We see that this function is a convex combination of two singularly-discrete operator-monotone functions and an absolutely-continuous one. By Example 7 and Theorem 2, its associated measure on the unit interval is

$$\begin{array}{c}\hfill \mu =\frac{1}{4}({\delta }_1+2\nu +{\delta }_0)\end{array}$$

where ${\displaystyle d\nu (t)={(\pi \sqrt{t(1-t)})}^{-1}dt}$.

7. Conclusions

There are strongly connections between positive operator-monotone functions on the positive reals, monotone (Riemannian) metrics, Morozowa–Chentsov functions, and finite Borel measures on the unit interval. Indeed, there are one-to-one correspondences between the four kind objects.
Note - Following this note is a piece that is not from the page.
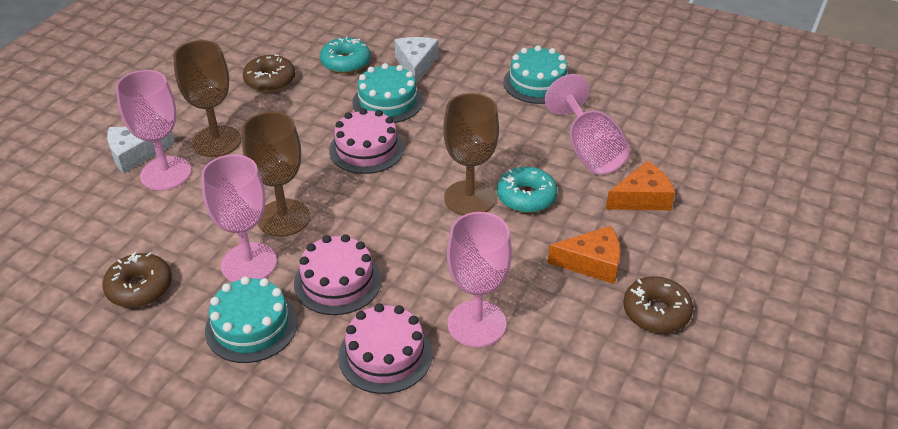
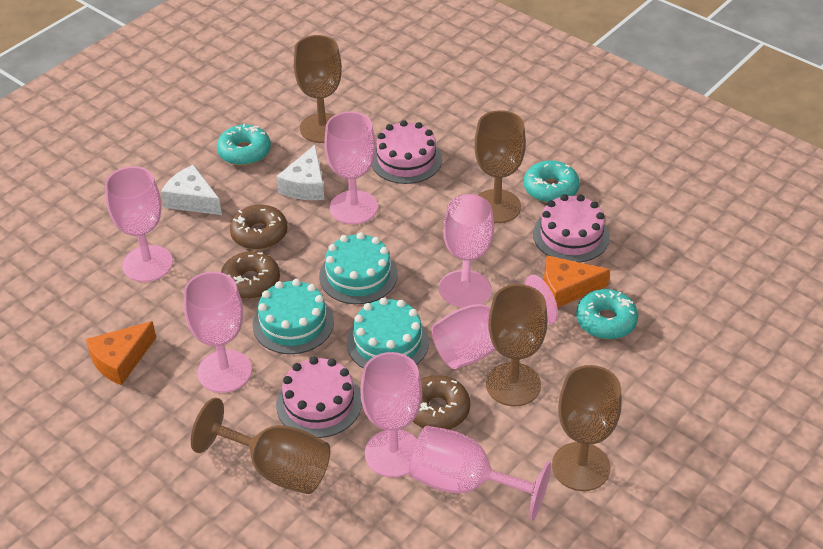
brown goblet: [173,40,241,157] [242,112,310,237] [443,93,499,215] = 3 -> [191,398,330,494] [294,35,342,143] [474,110,526,223] [486,284,548,407] [552,365,622,491] = 5
pink goblet: [116,70,191,190] [201,154,277,282] [447,212,512,347] [545,74,630,175] = 4 -> [105,166,173,282] [184,271,252,393] [324,112,378,224] [361,352,422,477] [409,426,551,521] [432,275,558,369] [439,194,494,307] = 7
turquoise donut: [320,36,371,74] [497,167,557,213] = 2 -> [217,124,271,166] [524,160,580,203] [576,289,638,339] = 3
It follows that certain properties (e.g., symmetry, normalization) of monotone metrics can be investigated through the associated properties of the other objects. Moreover, we can decompose the operator-monotone functions (thus, the other objects) into three parts, namely, its singularly-discrete part, its absolutely-continuous part, and its singularly-continuous part. Concrete monotone metrics in quantum Fisher information theory are illustrated with the associated operator-monotone functions, the associated Morozowa–Chentsov functions, and the associated measures.